Any help/advice would be appreciated please before I empty my purse or worse ruin our lovely yew tree!!

Thank you,



I don't know of anything that will grow in the dense dry shade of a yew tree.  The only upside is that not even weeds will grow there 

Surely there is something yew can grow  oh sorry will get my coat.

We see a lot of yew trees in our work in churchyards, the others are correct, nothing at all will grow under the yew. They grow huge in time, my advise would be to get rid of it, especially if its near your house.

Thanks for your feedback so far. The yew has a preservation order so we don't have much other than to work with it! A tree bench may be the answer then!!



I have a large yew tree [ 200 years old ] and not surprisingly it is very dry and shady beneath it. However over the years when I have had an excess of plants I have found that there are a few things that grow there. These include: snowdrops, primula, vinca [ although doesnt flower ], pernyetta, honesty, dog violets and symphytium. I continue to try new things each year and although it is not the best looking area of the garden it is not too bad. Try it you might be surprised.

Rocks.  That's what I am going to put beneath my yew.


I have seen ivy, planted some distance from the trunk of a yew, grow in underneath the shade of a yew tree' and give some ground cover.


There are vinca minor growing under yew trees on a steep, dry, north-facing bank beside a path I walk down on the way to work, so if anything is going to work those are a good bet.

We had a yew tree at the edge of our old garden and grew the following underneath it quite successfully. We did make sure we watered until we were confident the plants had started to establish. The yew was right on the boundary so the trunk was just behind our fence but of course we had lots of roots and overhang in our garden.

Ivy and Jasmine on the fence (clotted cream jasmine - took couple of years before it flowered but romped away after that)
Cyclamen coum and cyclamen hederifolia
Forget me nots (self seemed so no extra care from us ditto the honesty)
Primula vulgaris

We did mulch each year with home made compost to help boost the soil

There are also some lovely ferns which will tolerate dry conditions

The other alternative is to grow what you can but also use pots to brighten the area which you can either swap and change for seasonal colour or leave permanently in place

Our last garden was surrounded by mature trees and so shady and full of roots. When I moved in I was wishing for a sunny garden but by the time we left enjoyed our shady woodland garden and had thoroughly enjoyed learning and experimenting with what would we could grow successfully

I have a 30 foot high Yew tree with a broad canopy about 40 feet across.  

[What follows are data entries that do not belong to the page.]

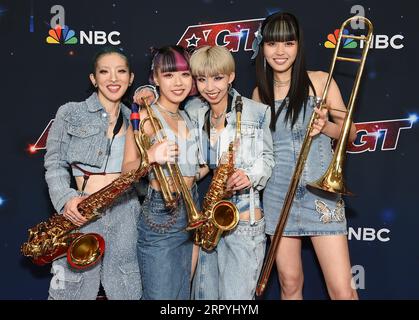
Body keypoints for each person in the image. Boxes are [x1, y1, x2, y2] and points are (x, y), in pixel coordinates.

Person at [45, 46, 168, 300]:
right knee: (72, 289)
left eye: (121, 71)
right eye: (104, 72)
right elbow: (54, 163)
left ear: (131, 78)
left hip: (126, 212)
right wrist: (66, 199)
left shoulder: (138, 119)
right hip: (81, 212)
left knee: (126, 287)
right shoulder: (69, 112)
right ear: (93, 78)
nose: (113, 79)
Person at [251, 11, 358, 300]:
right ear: (263, 48)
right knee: (290, 284)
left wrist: (326, 127)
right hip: (277, 196)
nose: (280, 51)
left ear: (298, 46)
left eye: (288, 43)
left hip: (321, 195)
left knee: (342, 290)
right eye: (273, 44)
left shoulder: (321, 82)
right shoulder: (259, 94)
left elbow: (350, 133)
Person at [186, 45, 274, 299]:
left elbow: (267, 158)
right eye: (201, 79)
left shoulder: (255, 112)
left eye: (217, 78)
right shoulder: (194, 111)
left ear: (231, 76)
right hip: (210, 215)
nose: (209, 87)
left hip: (244, 216)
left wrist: (250, 176)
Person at [122, 45, 204, 300]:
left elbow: (192, 168)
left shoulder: (187, 115)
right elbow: (126, 170)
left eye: (184, 74)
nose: (178, 83)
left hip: (192, 208)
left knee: (181, 296)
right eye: (168, 75)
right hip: (162, 213)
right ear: (155, 78)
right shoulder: (145, 116)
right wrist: (150, 157)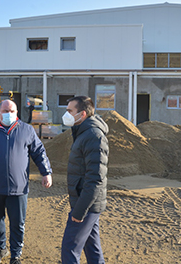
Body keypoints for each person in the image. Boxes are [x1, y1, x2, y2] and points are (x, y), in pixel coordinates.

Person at [0, 99, 52, 264]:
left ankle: (16, 255)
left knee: (17, 223)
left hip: (18, 188)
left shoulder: (26, 130)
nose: (8, 114)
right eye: (5, 111)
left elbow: (39, 151)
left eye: (12, 111)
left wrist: (46, 172)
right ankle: (1, 248)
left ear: (17, 113)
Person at [61, 96, 109, 264]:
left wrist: (79, 212)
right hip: (86, 203)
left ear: (82, 114)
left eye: (69, 111)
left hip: (86, 205)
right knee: (93, 249)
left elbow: (95, 179)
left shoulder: (94, 136)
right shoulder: (83, 132)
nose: (66, 114)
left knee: (69, 249)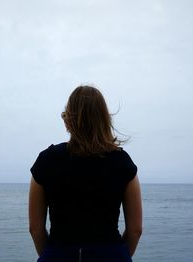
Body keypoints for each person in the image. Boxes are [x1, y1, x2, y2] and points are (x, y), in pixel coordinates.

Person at [29, 85, 142, 262]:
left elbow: (35, 229)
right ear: (104, 119)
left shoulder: (46, 161)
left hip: (58, 254)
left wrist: (52, 255)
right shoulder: (122, 163)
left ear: (68, 120)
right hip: (110, 254)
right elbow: (135, 229)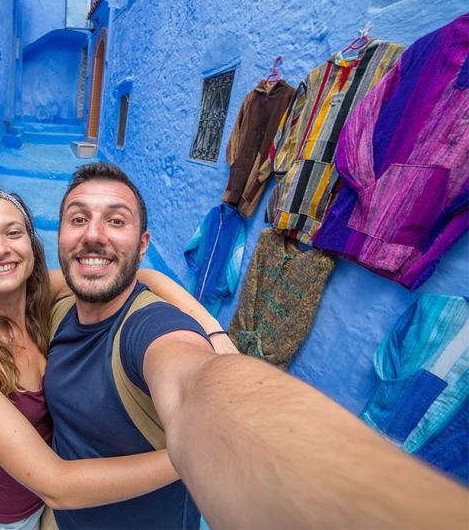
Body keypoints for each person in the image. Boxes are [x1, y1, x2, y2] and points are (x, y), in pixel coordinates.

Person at [48, 162, 468, 529]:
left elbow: (198, 388)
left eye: (116, 221)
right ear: (61, 236)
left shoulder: (151, 329)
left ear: (143, 245)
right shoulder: (58, 306)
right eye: (78, 219)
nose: (94, 235)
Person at [0, 186, 225, 530]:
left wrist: (216, 335)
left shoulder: (44, 298)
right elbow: (57, 485)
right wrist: (189, 457)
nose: (0, 249)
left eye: (13, 233)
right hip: (11, 513)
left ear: (30, 244)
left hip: (57, 507)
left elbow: (142, 277)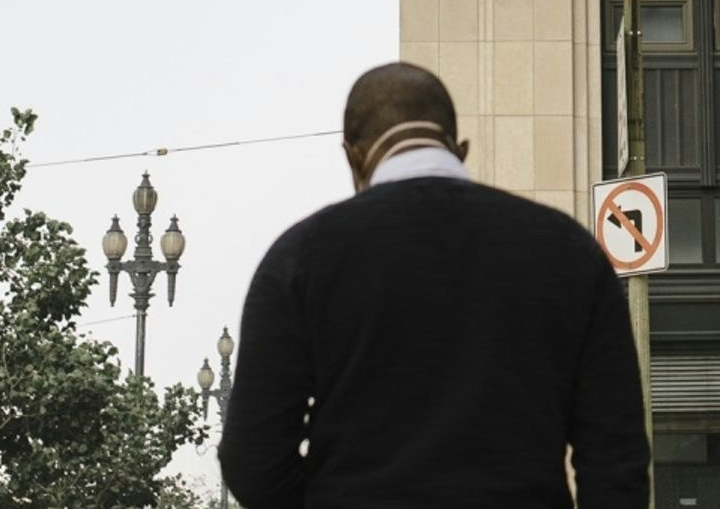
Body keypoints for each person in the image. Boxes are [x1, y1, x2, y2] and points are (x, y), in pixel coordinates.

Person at [217, 61, 649, 507]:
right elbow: (617, 459)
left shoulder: (299, 260)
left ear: (353, 156)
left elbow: (253, 460)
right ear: (459, 149)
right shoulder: (569, 251)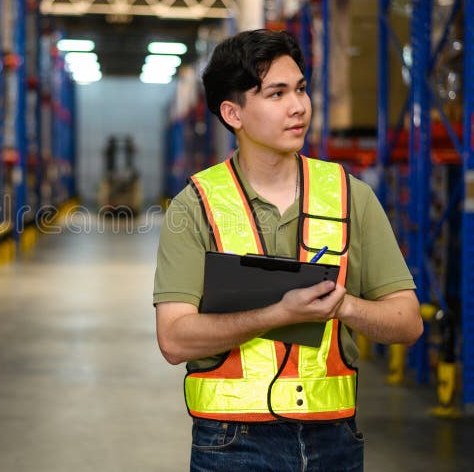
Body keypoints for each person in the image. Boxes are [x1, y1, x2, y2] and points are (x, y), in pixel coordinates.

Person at [153, 29, 423, 471]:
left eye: (300, 89)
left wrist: (345, 306)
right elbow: (173, 338)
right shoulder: (196, 205)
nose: (298, 106)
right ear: (233, 113)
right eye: (276, 94)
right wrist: (279, 315)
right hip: (231, 442)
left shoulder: (350, 197)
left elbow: (408, 323)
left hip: (335, 439)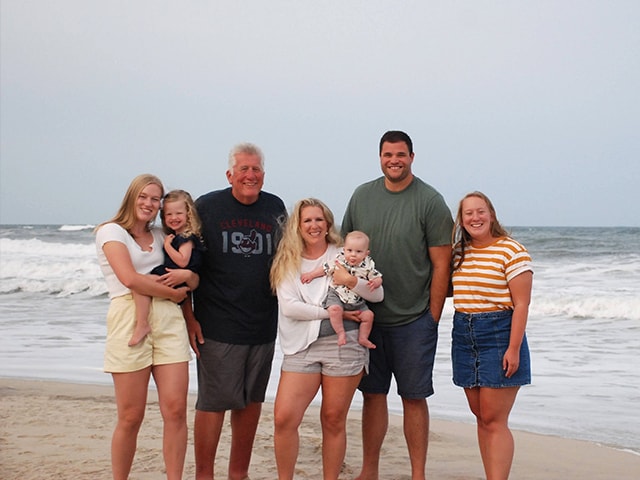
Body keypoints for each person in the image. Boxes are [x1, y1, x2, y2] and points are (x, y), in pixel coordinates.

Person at [341, 130, 454, 480]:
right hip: (368, 320)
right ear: (380, 157)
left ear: (412, 157)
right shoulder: (362, 196)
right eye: (388, 154)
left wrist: (432, 317)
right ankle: (369, 471)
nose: (395, 160)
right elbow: (344, 254)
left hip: (414, 320)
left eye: (401, 154)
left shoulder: (430, 201)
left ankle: (417, 473)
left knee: (413, 397)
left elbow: (442, 264)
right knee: (373, 396)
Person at [183, 143, 287, 480]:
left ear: (263, 175)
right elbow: (184, 264)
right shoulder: (208, 207)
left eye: (255, 169)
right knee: (213, 403)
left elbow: (290, 258)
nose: (250, 175)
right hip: (216, 325)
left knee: (250, 402)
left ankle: (238, 473)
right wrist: (189, 318)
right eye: (243, 169)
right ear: (230, 174)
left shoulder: (275, 207)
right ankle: (204, 474)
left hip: (262, 325)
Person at [269, 198, 384, 480]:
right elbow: (290, 307)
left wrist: (350, 281)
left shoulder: (344, 254)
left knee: (333, 419)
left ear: (328, 223)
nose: (314, 225)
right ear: (298, 225)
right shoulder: (288, 260)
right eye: (307, 220)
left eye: (319, 219)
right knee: (284, 418)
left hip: (343, 346)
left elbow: (376, 295)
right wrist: (337, 313)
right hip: (301, 347)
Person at [94, 174, 199, 480]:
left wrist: (189, 281)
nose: (149, 203)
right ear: (131, 197)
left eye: (155, 199)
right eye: (143, 196)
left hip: (169, 320)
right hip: (129, 317)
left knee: (176, 410)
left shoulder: (161, 235)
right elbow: (129, 278)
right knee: (130, 416)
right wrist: (173, 291)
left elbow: (189, 275)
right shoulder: (110, 231)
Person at [451, 191, 533, 480]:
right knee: (482, 417)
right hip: (463, 335)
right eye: (468, 213)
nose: (475, 217)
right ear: (461, 220)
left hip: (499, 335)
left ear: (492, 214)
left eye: (480, 211)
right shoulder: (459, 253)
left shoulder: (511, 250)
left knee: (495, 420)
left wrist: (513, 349)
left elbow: (522, 303)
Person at [129, 189, 204, 347]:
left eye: (178, 213)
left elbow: (183, 262)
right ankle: (143, 322)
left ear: (188, 214)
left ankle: (142, 324)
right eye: (169, 214)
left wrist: (167, 246)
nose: (174, 218)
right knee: (141, 284)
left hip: (177, 276)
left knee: (141, 283)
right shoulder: (176, 235)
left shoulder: (186, 237)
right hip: (175, 276)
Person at [300, 230, 382, 348]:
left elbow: (378, 276)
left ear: (366, 253)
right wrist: (311, 275)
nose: (353, 254)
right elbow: (324, 268)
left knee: (369, 316)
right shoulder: (339, 261)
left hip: (357, 300)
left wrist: (376, 282)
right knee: (334, 310)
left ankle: (363, 338)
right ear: (344, 249)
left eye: (358, 251)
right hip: (337, 294)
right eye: (349, 250)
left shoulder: (368, 265)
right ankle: (341, 333)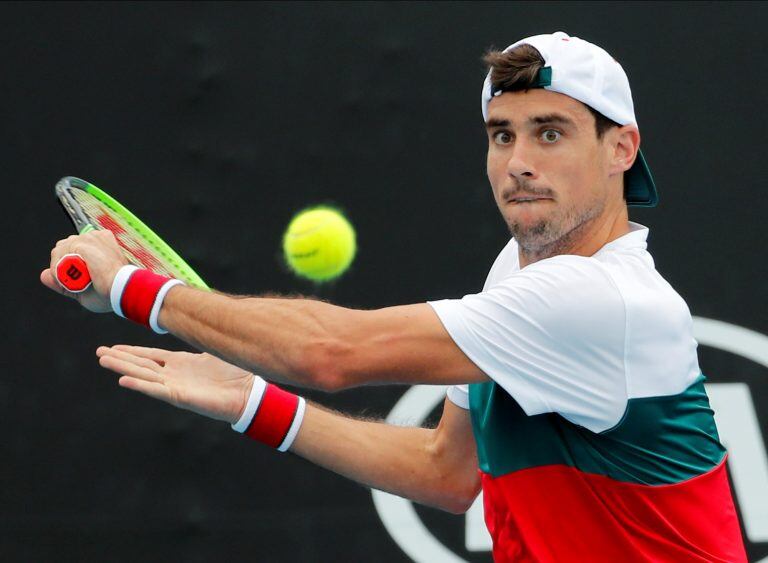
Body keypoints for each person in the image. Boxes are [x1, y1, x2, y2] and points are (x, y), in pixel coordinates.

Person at [41, 32, 747, 562]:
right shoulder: (521, 270)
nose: (519, 162)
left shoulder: (603, 299)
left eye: (551, 132)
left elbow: (330, 352)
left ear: (622, 148)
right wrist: (252, 401)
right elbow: (449, 469)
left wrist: (136, 288)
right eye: (502, 135)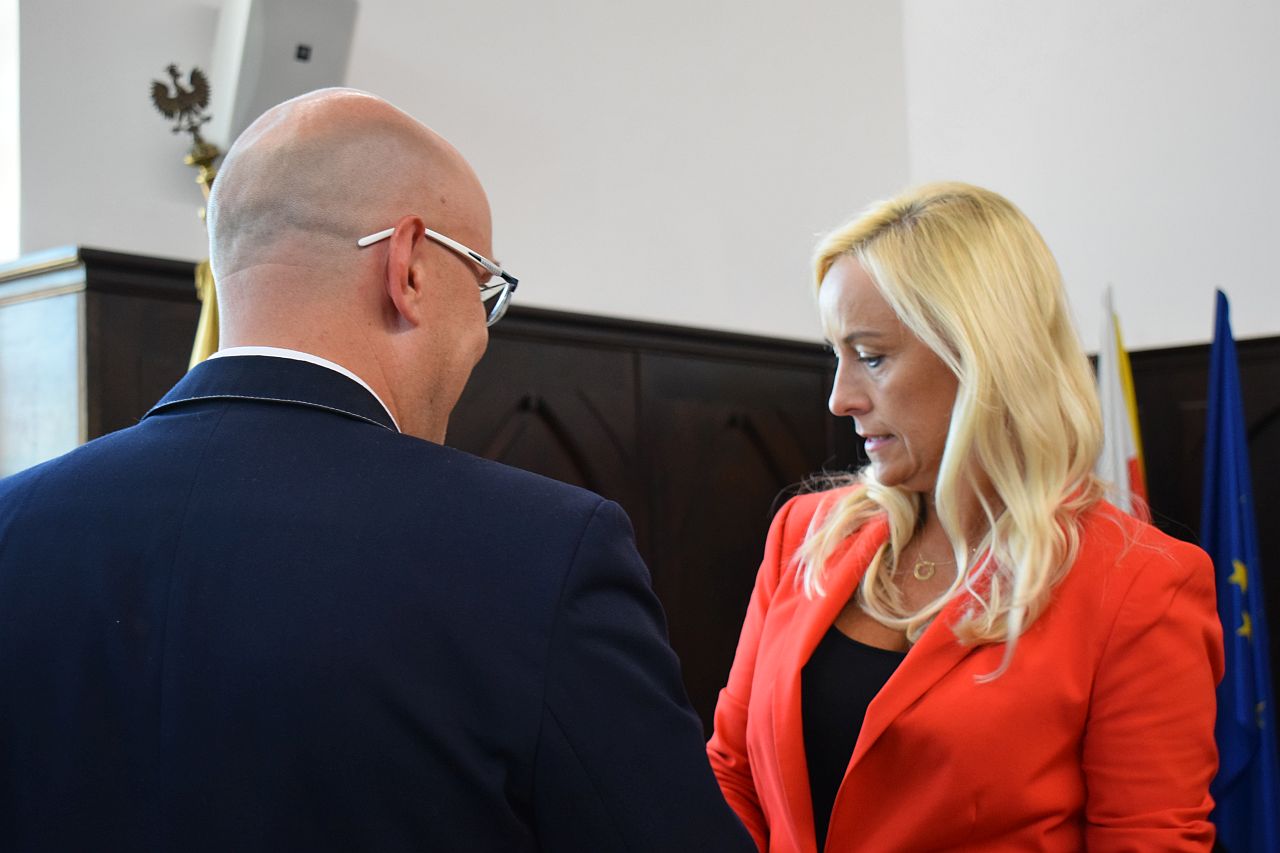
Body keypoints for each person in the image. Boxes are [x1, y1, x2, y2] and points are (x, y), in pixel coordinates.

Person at [0, 89, 754, 853]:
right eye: (485, 287)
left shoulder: (14, 524)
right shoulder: (538, 552)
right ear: (410, 266)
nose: (483, 332)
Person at [707, 182, 1224, 852]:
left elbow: (1146, 840)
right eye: (836, 356)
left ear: (982, 358)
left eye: (871, 356)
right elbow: (734, 773)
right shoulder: (803, 533)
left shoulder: (1142, 586)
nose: (839, 397)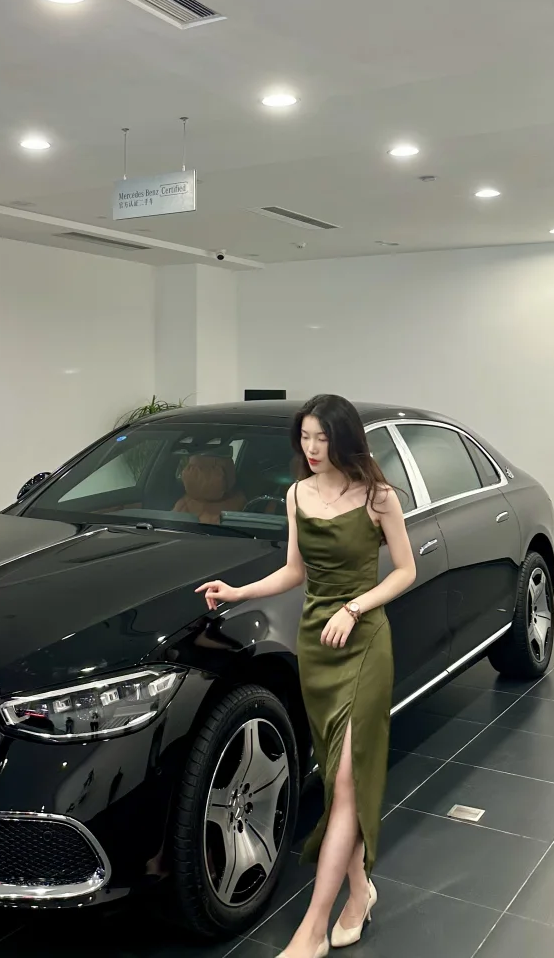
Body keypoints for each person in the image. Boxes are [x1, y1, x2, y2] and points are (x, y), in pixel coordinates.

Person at [197, 395, 416, 958]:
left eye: (322, 438)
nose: (312, 448)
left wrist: (355, 608)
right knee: (341, 785)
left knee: (346, 783)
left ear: (344, 438)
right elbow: (295, 571)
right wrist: (240, 592)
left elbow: (406, 571)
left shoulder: (378, 496)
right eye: (305, 437)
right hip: (317, 646)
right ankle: (360, 893)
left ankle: (311, 931)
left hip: (363, 642)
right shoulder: (297, 494)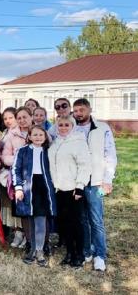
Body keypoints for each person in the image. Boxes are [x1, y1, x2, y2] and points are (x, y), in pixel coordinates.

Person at [72, 98, 117, 272]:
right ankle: (86, 251)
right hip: (78, 182)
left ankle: (100, 255)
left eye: (82, 109)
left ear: (90, 109)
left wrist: (108, 180)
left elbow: (110, 154)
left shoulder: (102, 128)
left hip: (97, 182)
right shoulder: (72, 128)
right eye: (75, 110)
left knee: (96, 219)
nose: (78, 113)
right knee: (82, 219)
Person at [48, 115, 91, 268]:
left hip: (73, 190)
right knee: (64, 223)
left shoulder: (78, 142)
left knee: (76, 224)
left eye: (67, 125)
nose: (64, 127)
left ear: (72, 126)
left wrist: (80, 185)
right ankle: (69, 253)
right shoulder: (55, 142)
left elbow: (85, 165)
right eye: (61, 125)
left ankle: (79, 255)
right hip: (59, 189)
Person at [14, 126, 57, 266]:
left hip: (44, 188)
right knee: (30, 219)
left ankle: (40, 250)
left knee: (41, 219)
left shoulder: (48, 151)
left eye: (41, 134)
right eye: (35, 135)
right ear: (30, 136)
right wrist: (18, 188)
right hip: (28, 188)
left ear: (45, 137)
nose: (38, 137)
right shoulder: (23, 151)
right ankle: (32, 249)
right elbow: (16, 169)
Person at [1, 106, 32, 249]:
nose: (22, 120)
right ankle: (19, 233)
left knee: (31, 206)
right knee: (18, 205)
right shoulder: (13, 136)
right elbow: (5, 156)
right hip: (18, 175)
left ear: (31, 117)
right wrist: (19, 160)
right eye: (19, 118)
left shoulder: (38, 133)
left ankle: (29, 235)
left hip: (34, 176)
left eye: (24, 117)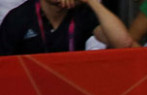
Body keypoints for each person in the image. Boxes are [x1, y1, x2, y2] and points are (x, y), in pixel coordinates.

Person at [0, 0, 132, 54]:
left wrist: (91, 2)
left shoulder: (82, 13)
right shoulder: (19, 17)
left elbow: (123, 43)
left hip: (70, 88)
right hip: (30, 90)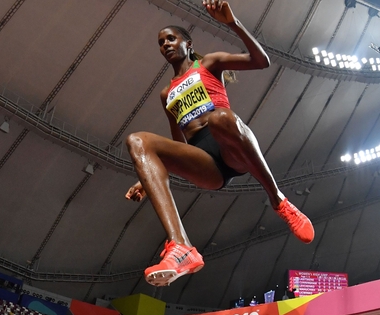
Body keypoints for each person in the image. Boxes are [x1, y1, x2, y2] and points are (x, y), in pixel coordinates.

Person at [124, 0, 314, 287]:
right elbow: (179, 143)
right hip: (204, 162)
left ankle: (278, 199)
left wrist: (232, 22)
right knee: (136, 140)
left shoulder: (209, 63)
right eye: (161, 43)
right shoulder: (166, 94)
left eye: (171, 38)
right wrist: (148, 173)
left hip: (230, 144)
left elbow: (261, 61)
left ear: (187, 42)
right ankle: (181, 246)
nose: (165, 45)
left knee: (219, 118)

Seven  years ago I planted a Trachelospernum Jasmonides each side of the Yew10 feet away from the trunk when the canopy was about 20 feet wide.

Both plants have grown very well against the fence (which is south facing) just behind the Yew.  However the amount of blossom has diminished over the years, though I suspect that this could be because of less sunlight as the canopy has grown and shaded them.

I also planted some Lily of the Valley close to the trunk of the Yew and they have prospered well and spread happily.

However, as Jasmonides is a thirsty plant I make sure that I water it heavily and regularly throughout the year.  Without this, the dry conditions underneath the Yew canopy woulkd have killed them off years ago.

The grass that was growing around the Yew has retreated as the canopy has expanded.  Not much I can do about that one.

I am drastically reducing the width of the canopy to let more sunlight onto the Jasmonides in the hope of reversing the decline in blossom.

One of the great things about Yews is that you can be really brutal with pruning and lopping.  They recover with considerable vigour, and after a second season, you really cannot notice what was chopped back.

Good luck.





Janet  Rodway

Myself I would fence a yew tree off  it is poisonous, one mouthful to an animal and it dead. We have lost cows from it. We found one by the fence of our fields and cut it down making sure we picked up every last piece, But one dogs walked on where the tree fell and then licked her paws and she was very ill only just saved her, So I wouldn't even consider having one anywhere near our farm and certainly not in the garden.